▸ Requirements
Answer these questions from the Zambezi Zinger interview below:
1. In what year did Clair Hain establish Great Coasters International?
2. What is Skyline Attractions named in honor of?
3. What powered the original Zinger's cars up the spiral lift hill?

▸ Given passage
Sunday, December 4, 2022

Zambezi Zinger: An Interview with Clair Hain and Tyler Mullins






Last November, Worlds of Fun Dot Org had the privilege to interview Great Coasters International President Clair Hain and Skyline Attractions Design Engineer Tyler Mullins about the new Zambezi Zinger. Skyline Attractions provided the engineering and design work for Zambezi Zinger while Great Coasters International will construct the new ride. 


Hain started in the roller coaster business in the 1980’s when the Playland Park Rocket was moved to Knoebels’ Grove where it was reborn as the Phoenix. He would work under Charlie Dinn, and then Charlie’s Daughter, Denise when she formed Custom Coasters International. Yes, that’s the same Charlie Dinn that built Timber Wolf;  Hain was involved with Timber Wolf, Prowler, and Zambezi Zinger, touching every wooden or hybrid wooden coaster ever built at Worlds of Fun.  In 1994, Hain established Great Coasters International (GCI) along with Mike Boodley, and together would create a portfolio of world-class wooden coasters, including Worlds of Fun’s own Prowler in 2009.


In 2014, three GCI employees left to form Skyline Attractions. The new company, named in honor of Cincinnati chili, continues to partner with GCI. on numerous projects, including the new Zambezi Zinger. Skyline Design Engineer Tyler Mullins is responsible for creating the Zinger’s layout. Mullins is a Cincinnati-native, having worked at Kings Island before earning an engineering degree and interning at GCI.  Another internship with Skyline led to his current full-time role. 


in August 2021, Cedar Fair approached GCI about building a tribute Zambezi Zinger at Worlds of Fun. Hain explained that GCI prepared three concepts before they arrived at the final product. The first proposal a steel single-rail coaster that would reuse the Orient Express tunnel. Mullins explained that Cedar Fair had second thoughts about placing a homage to Zinger in the Asia section of the park and requested to move the design to the original Zinger site.  According to  Hain there would go on to be two more additional concepts, one being an all-steel track concept, and then the final concept with the spiral lift hill that the park chose to go with. 


The spiral lift was identified as integral to the new Zambezi Zinger, Tyler states: “The spiral lift hill was an iconic element that we needed to retain, people see it and think Zambezi Zinger.” It was Anton Schwarzkopf that first introduced the spiral lift on the portable Jet Star II model and continued to include it on nearly all of his Jet Star and Speedracer coasters, including the Zambezi Zinger. The original was powered by a motor in each car, which connected to a power rail on the lift hill itself. A series of track-mounted feeder tires will propel trains up the new Zinger spiral. Feeder tires are common among amusement rides. Zinger’s will be quite different though instead of the tire coming in direct contact with the car, they will instead be mounted to grip (pinch) a fin on the bottom of each car. There will also be plenty of them, over a 120 different drive tires, Hain and Mullins both assured Worlds of Fun dot org that the tire system won’t be affected by rain. The new Zinger will also have a more traditional version of anti-rollbacks consisting of mounted with side-facing teeth. The original Zinger relied on a built-in clutch that would prevent unexpected rollbacks, but could be manually released to allow the train to roll back downhill in necessary.

▸ Source excerpt

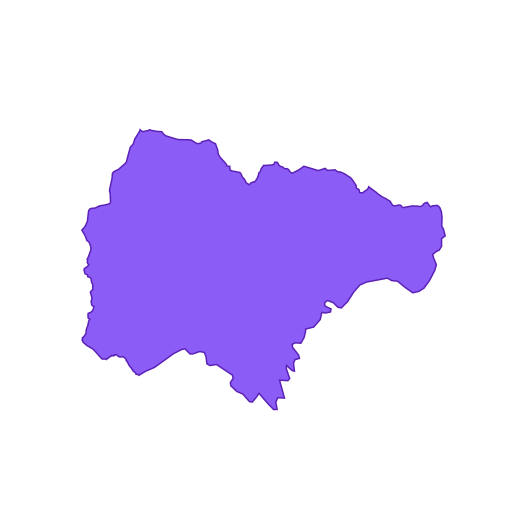 Mataojo, Salto, Uruguay (Albers equal-area conic projection), rotated 254°
{"feature_id": "84410073B62667740173321", "entity_name": "Mataojo", "entity_type": "district", "adm_level": 2, "iso_a3": "URY", "parent_name": "Uruguay", "parent_adm1": "Salto", "projection": "albers", "projection_center": [-56.339, -31.222], "detail": "fine", "context": "isolated", "style": "filled", "palette": "violet", "viewbox_px": 512, "rotation_deg": 254, "n_neighbors": 0, "source": "geoboundaries", "source_scale": "gbopen_adm2", "svg_char_len": 5669}
<svg xmlns="http://www.w3.org/2000/svg" viewBox="0 0 512 512"><g transform="rotate(254 256 256)"><path d="M102.7,234.0L109.9,234.7L113.8,237.8L111.6,244.2L130.2,244.4L127.4,252.2L128.9,254.6L139.4,254.1L142.3,255.2L135.9,259.2L134.7,261.2L142.6,262.5L145.6,264.9L145.6,269.6L149.2,269.6L158.1,266.0L161.1,266.4L161.7,269.9L159.8,275.1L164.3,279.7L169.6,282.7L172.1,283.6L171.8,291.9L177.2,300.2L183.6,303.7L182.0,307.2L181.7,312.2L184.4,313.5L187.2,310.3L189.3,308.4L192.2,309.2L193.5,312.5L189.8,317.5L184.2,320.6L182.6,323.6L186.8,331.4L194.5,340.1L199.5,347.8L200.5,355.2L198.5,376.1L194.9,379.8L192.8,385.1L184.3,391.0L177.4,396.6L177.1,402.8L178.8,408.6L184.6,416.0L192.8,423.8L197.9,427.0L204.6,426.2L208.7,426.2L210.5,430.2L211.2,433.8L214.2,437.1L221.5,439.1L223.2,443.4L230.1,443.6L233.5,442.8L242.3,445.6L247.6,446.4L248.5,446.4L249.8,446.1L251.1,446.2L252.2,445.8L253.8,445.0L254.7,444.1L255.6,439.3L255.0,437.8L256.6,436.6L260.3,435.4L260.4,433.3L260.1,431.9L259.1,430.7L258.5,429.6L258.3,428.4L258.3,427.3L259.5,424.8L259.9,423.6L260.3,422.0L261.0,420.4L261.2,418.4L261.5,415.3L261.8,413.0L261.8,412.2L261.9,411.0L262.4,410.2L263.8,409.5L265.0,408.9L265.4,408.0L265.7,406.8L265.8,405.1L265.8,403.6L266.3,402.2L267.4,401.2L270.3,400.3L271.5,400.1L272.8,399.0L273.9,397.8L275.6,396.5L276.4,395.3L277.7,394.0L279.4,392.5L280.6,391.6L281.9,390.4L283.8,389.3L291.5,383.4L289.9,382.3L289.1,380.8L288.1,377.6L287.3,376.1L288.1,373.5L288.8,373.0L289.8,373.2L291.2,373.4L292.3,372.6L293.0,371.7L293.8,371.1L296.1,371.7L298.0,371.1L300.1,370.5L303.6,369.3L305.6,368.2L308.5,365.5L310.3,364.1L313.4,360.4L314.2,358.4L315.4,356.8L317.0,355.9L318.6,348.3L321.2,346.6L320.9,339.5L329.1,326.7L327.9,323.7L326.7,319.7L325.6,313.6L327.8,311.6L329.3,311.5L330.4,310.9L331.3,310.0L332.1,307.7L332.8,306.9L333.9,306.4L334.5,305.8L334.9,304.8L336.6,303.2L340.0,302.4L341.0,299.9L339.4,298.6L339.1,298.2L339.2,295.6L339.6,294.2L340.5,289.8L341.0,288.6L341.0,288.4L338.5,285.0L337.0,284.2L335.9,283.2L335.1,281.6L334.1,281.2L332.6,280.3L330.6,278.8L328.9,276.9L328.5,276.6L327.6,275.0L328.0,273.3L327.7,272.6L327.8,271.6L326.4,269.1L327.5,268.1L329.5,266.4L330.3,266.6L330.5,266.6L333.3,266.0L333.7,265.5L334.2,265.4L336.1,264.5L336.4,264.4L337.5,264.5L337.8,264.5L339.7,264.0L340.4,263.7L340.9,263.4L341.0,263.3L341.2,262.3L342.6,260.0L343.5,258.0L345.1,255.2L345.3,255.1L346.4,255.1L347.1,254.8L349.4,255.5L349.4,255.4L349.7,254.3L350.8,252.8L351.1,252.7L352.0,252.9L353.1,252.4L354.0,252.1L360.5,248.8L364.2,247.8L365.6,247.9L368.1,248.4L371.3,248.2L375.1,248.0L377.1,245.6L378.6,244.3L380.6,242.7L380.8,242.1L380.7,241.3L380.6,239.9L380.8,235.5L379.8,234.2L379.7,233.6L380.3,230.1L385.0,226.0L385.4,225.6L385.6,225.2L387.1,220.8L389.3,213.4L390.1,212.1L393.4,206.9L396.5,202.3L398.3,201.0L399.7,200.3L401.2,199.8L401.5,199.7L402.8,195.8L405.6,189.9L406.1,189.4L406.7,188.4L406.3,187.1L406.7,181.9L406.8,181.6L407.0,181.2L407.4,180.8L408.8,179.6L409.3,179.4L408.7,179.0L408.1,178.6L401.9,171.8L397.9,169.1L397.3,168.6L395.3,165.3L394.8,164.9L382.5,157.5L381.8,156.9L381.3,156.3L378.8,151.1L377.2,147.8L376.3,143.0L376.1,142.3L375.6,141.5L375.0,141.0L374.4,140.5L370.6,139.2L361.4,134.2L359.1,133.2L358.4,133.1L356.4,133.1L348.2,131.1L347.7,130.9L347.2,130.4L346.8,129.8L346.7,129.5L346.6,128.8L346.7,124.4L347.1,121.4L347.3,119.3L347.2,118.5L346.5,115.3L346.5,114.4L347.1,111.0L347.2,110.5L347.1,110.1L347.0,109.4L346.8,108.9L346.3,108.3L345.9,107.8L345.0,107.3L336.8,103.9L336.2,103.6L335.6,103.3L332.3,100.5L331.4,99.6L331.1,99.2L328.9,95.7L322.4,97.4L317.5,97.7L315.6,99.3L311.9,99.7L309.9,99.7L307.5,99.0L304.7,97.0L301.9,95.0L300.0,93.4L299.7,93.0L299.4,92.9L299.2,92.7L298.7,92.8L298.4,92.9L298.0,92.9L297.9,92.9L297.1,92.4L296.0,92.0L293.4,92.8L291.8,89.8L291.7,89.6L291.8,89.3L291.8,89.1L291.3,87.7L290.3,87.0L290.0,86.8L289.1,86.9L286.5,86.7L286.1,86.8L284.3,88.9L282.5,88.5L281.3,90.4L279.9,91.1L278.6,91.1L277.4,90.8L275.2,90.8L274.0,91.2L272.8,91.1L271.7,90.6L270.5,90.3L269.0,90.1L267.5,87.5L267.0,86.8L266.5,86.8L261.2,86.8L260.1,86.5L258.8,85.6L258.6,85.6L258.4,85.5L258.2,85.2L256.9,84.7L255.6,84.9L254.9,84.6L254.3,84.6L253.4,84.9L252.6,85.8L252.2,86.3L250.5,85.3L249.7,84.9L248.0,83.3L247.4,81.3L247.1,78.8L244.9,78.0L242.4,77.6L241.5,78.6L240.9,78.8L240.4,78.0L238.8,76.8L238.5,76.6L237.6,76.3L235.5,75.1L234.5,74.4L232.4,72.8L230.1,71.8L228.4,71.3L227.6,70.3L226.3,68.8L225.8,67.8L225.0,66.4L224.2,66.6L223.1,65.7L222.8,65.6L222.4,65.9L222.2,66.0L221.7,66.0L221.2,66.1L220.6,66.1L218.0,67.9L217.0,68.4L211.5,73.6L208.3,75.3L207.3,75.8L199.5,79.5L199.0,80.8L198.5,82.8L198.5,83.4L198.2,83.9L197.9,83.9L200.0,89.4L199.9,89.6L200.0,89.7L199.9,89.8L199.8,90.1L199.7,90.1L199.7,90.4L199.7,90.5L199.7,90.8L199.8,90.8L199.6,91.1L199.6,91.3L199.6,91.5L199.4,91.7L199.5,91.8L199.6,92.0L199.4,92.2L199.5,92.3L199.6,92.5L199.6,92.8L199.6,93.0L199.8,93.0L199.6,93.4L199.8,93.9L199.6,94.8L198.4,95.3L197.3,96.1L196.5,97.2L195.9,99.8L195.4,100.9L194.6,101.5L192.3,102.8L191.7,102.4L190.9,102.5L190.6,103.1L189.3,103.1L187.8,103.6L187.0,103.6L186.0,103.8L183.2,104.9L182.5,105.5L181.5,105.4L180.9,105.9L179.9,106.2L178.9,106.3L178.1,107.2L177.6,107.5L176.7,108.1L176.2,108.1L175.9,108.0L175.6,108.0L175.4,108.1L175.2,108.4L174.7,109.5L174.7,110.0L174.4,110.3L174.0,110.4L173.6,110.5L175.6,118.0L176.9,127.8L184.9,149.9L186.6,158.7L186.4,162.1L180.0,165.6L179.3,168.4L179.7,175.6L177.5,179.8L172.9,180.2L165.8,179.1L163.4,181.5L162.6,188.1L148.0,200.5L144.8,200.4L141.4,196.5L138.1,196.0L131.0,200.3L127.0,205.2L117.8,209.6L116.6,212.2L120.3,217.6L123.2,221.0L115.6,224.5L109.6,227.4L103.6,230.6L102.7,234.0Z" fill="#8b5cf6" stroke="#5b21b6" stroke-width="1.5"/></g></svg>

▸ Task result
1. 1994
2. Cincinnati chili
3. A motor in each car, which connected to a power rail on the lift hill